* [SOURCE EXTRACT]:
The report noted that India’s Armed Forces (Jammu and Kashmir) Special Powers Act (AFSPA) “remains a key obstacle to accountability,” because it provides effective immunity for serious human rights violations. Since the law came into force in Kashmir in 1990, the Indian government has not granted permission to prosecute any security force personnel in civilian courts. The UN human rights office also said that India should amend its Public Safety Act.

The UN human rights office also said that armed groups were responsible for human rights abuses including kidnappings, killings of civilians, sexual violence, recruitment of children for armed combat, and attacks on people affiliated or associated with political organizations in Jammu and Kashmir.

UN report has found that human rights violations in PaK included restrictions on the right to freedom of expression and association, institutional discrimination against minority groups, and misuse of anti-terrorism laws to target political opponents and activists. It noted threats against journalists for doing their work. The UN human rights office also expressed concern over enforced disappearances of people from PaK.

The report has generated much debate all over. India has rejected it and Pakistan while selectively welcoming certain portions, wants reference to its part of Kashmir to be removed or amended.

While people in Jammu and Kashmir know that all is not well in other part vis-à-vis human rights, they are baffled by the silence of leaders over such violations in PaK. From day-one, people of Jammu and Kashmir have been repeatedly assured by these leaders that the “Pakistan is a friendly and sympathizer state.” If that is true, why basic rights of people in PaK and Gilgit Baltistan are being violated, argue the people.

When we talk about ‘Kashmir issue’, it is not confined to Jammu, Kashmir and Ladakh alone. Besides these provinces, PaK and Gilgit Baltistan areas too are part of broader ‘Kashmir issue’. Everybody has a right to talk about the rights and freedoms of the people living in Jammu and Kashmir, but how can the discourse be so selective so as to miss the situation in these vital parts of broader Kashmir?

Isn’t it true that whenever some kind of human rights abuse takes place in J&K, people in Muzaffarabad and Mirpur come out to protest and express solidarity with the victims? Then, why is it so that there has been no such reaction from separatist leadership here regarding the rights abuses by Pakistani government in its administered parts of Kashmir?

* [RECORD EXCERPTS]:
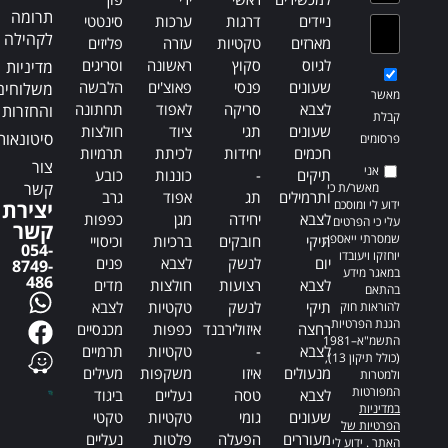
תרומה
ניידים
דרגות
ערכות
סינטטי
לקהילה
מארזים
טקטיות
עזרה
פליזים
לגיוס
סקוץ
ראשונה
וסריגים
מדיניות
שעונים
פנסי
פאוצ'ים
הלבשה
משלוחים
מאשר
לצבא
סריקה
לאפוד
תחתונה
והחזרות
קבלת
שעונים
תגי
ציוד
חולצות
סיטונאות
פרסומים
חכמים
יחידות
לכיתת
תרמיות
צור
אני
תיקים
-
כוננות
כובע
קשר
מאשר/ת כי
ותרמילים
תג
אפוד
גרב
ידוע לי ומוסכם
יצירת
לצבא
יחידה
מגן
כפפות
עלי כי הפרטים
קשר
שמסרתי ייאספו,
תיקי
חובקים
ברכיות
וכיסויי
054-
יוחזקו ויעובדו
יום
לנשק
לצבא
פנים
8749-
במאגר מידע
486
לצבא
רצועות
חולצות
מדים
בהתאם
תיקי
לנשק
טקטיות
לצבא
להוראות חוק
הגנת הפרטיות,
רחצה
איזולירבנד
כפפות
מכנסיים
התשמ"א–1981
לצבא
-
טקטיות
תרמיים
(כולל תיקון 13),
מנעולים
איזו
משקפות
מעילים
ולמטרות
המפורטות
לצבא
טסה
נעליים
ביגוד
במדיניות
שעונים
גומי
טקטיות
טקטי
הפרטיות של
מעוררים
הפעלה
פלטות
נעליים
האתר
. ידוע לי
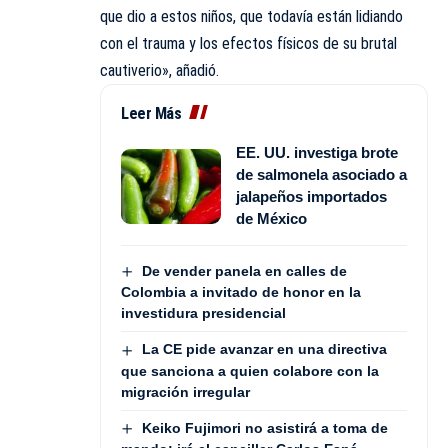
que dio a estos niños, que todavía están lidiando
con el trauma y los efectos físicos de su brutal
cautiverio», añadió.
Leer Más
EE. UU. investiga brote
de salmonela asociado a
jalapeños importados
de México
De vender panela en calles de
Colombia a invitado de honor en la
investidura presidencial
La CE pide avanzar en una directiva
que sanciona a quien colabore con la
migración irregular
Keiko Fujimori no asistirá a toma de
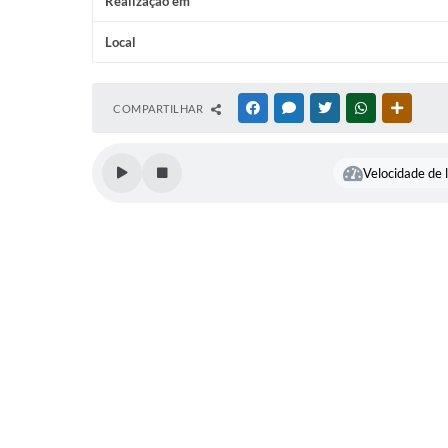
Realização em
Local
COMPARTILHAR
FACEBOOK
MESSENGER
TWITTER
WHATSAPP
OUTRAS
Velocidade de l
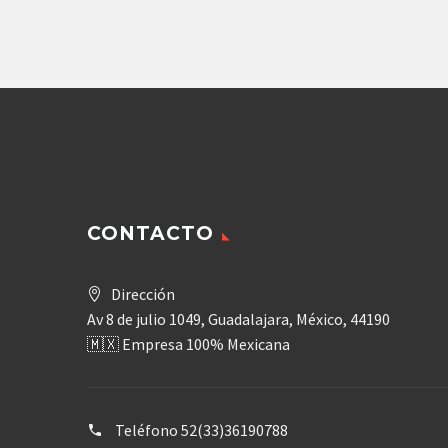
Agregar
CONTACTO
Dirección
Av 8 de julio 1049, Guadalajara, México, 44190
🇲🇽 Empresa 100% Mexicana
Teléfono
52(33)36190788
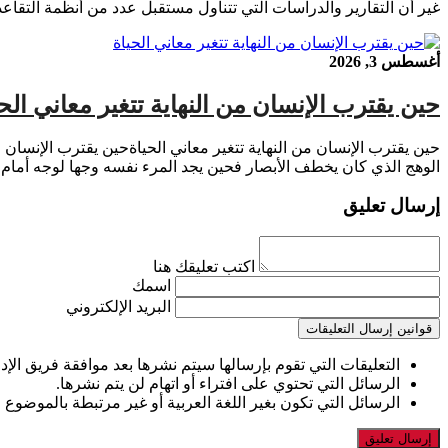
غير أن التقارير والدراسات التي تتناول مستقبل عدد من أنظمة التقاع
أغسطس 3, 2026
حين يقترب الإنسان من النهاية تتغير معاني الحي
حين يقترب الإنسان من النهاية تتغير معاني الحياةحين يقترب الإنسان من
الوهج الذي كان يخطف الأبصار فحين يجد المرء نفسه وجها لوجه أمام
إرسال تعليق
اكتب تعليقك هنا
اسمك
البريد الإلكتروني
قوانين إرسال التعليقات
التعليقات التي تقوم بإرسالها سيتم نشرها بعد موافقة فريق الإدا
الرسائل التي تحتوي على افتراء أو اتهام لن يتم نشرها.
الرسائل التي تكون بغير اللغة العربية أو غير مرتبطة بالموضوع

* [ASSIGNED TASK A]: Rewrite the passage on human rights in Kashmir from "UN report has" to "people from PaK.", changing "activists" to "campaigners".
* [ASSIGNED TASK B]: Please continue the passage on human rights in Kashmir from its last sentence.
The data has no connection to the passage on human rights in Kashmir.

* [OUTPUT A]:
UN report has found that human rights violations in PaK included restrictions on the right to freedom of expression and association, institutional discrimination against minority groups, and misuse of anti-terrorism laws to target political opponents and campaigners. It noted threats against journalists for doing their work. The UN human rights office also expressed concern over enforced disappearances of people from PaK.

* [OUTPUT B]:
People of PaK, whose basic rights are being trampled upon, have every right to question this silence. And if they conclude that leaders drumming that “Pakistan is a friend and well-wisher” are actually proxies of Pakistan who don’t have scant respect for the life and dignity of their fellow Kashmiris, they are within their rights to think so.

Regarding the rights of people living in the Pakistan administered part of Kashmir, the separatists are behaving the way Pakistan behaves vis-à-vis human rights abuses of Muslims in Xinjiang Uygur Autonomous Region (XUAR) by China. On one hand Pakistan is trying to portray itself as the leader of Muslim Ummah, but when it comes to the Muslims of China, it looks the other way as if they are not Muslims.

Same is the attitude of separatist leaders here. They claim to be representing the ‘sentiments of the people of entire undivided Kashmir’ but when it comes to the human rights of people living in Pakistani part of it, they look the other way as if people living in those parts are not Kashmiris.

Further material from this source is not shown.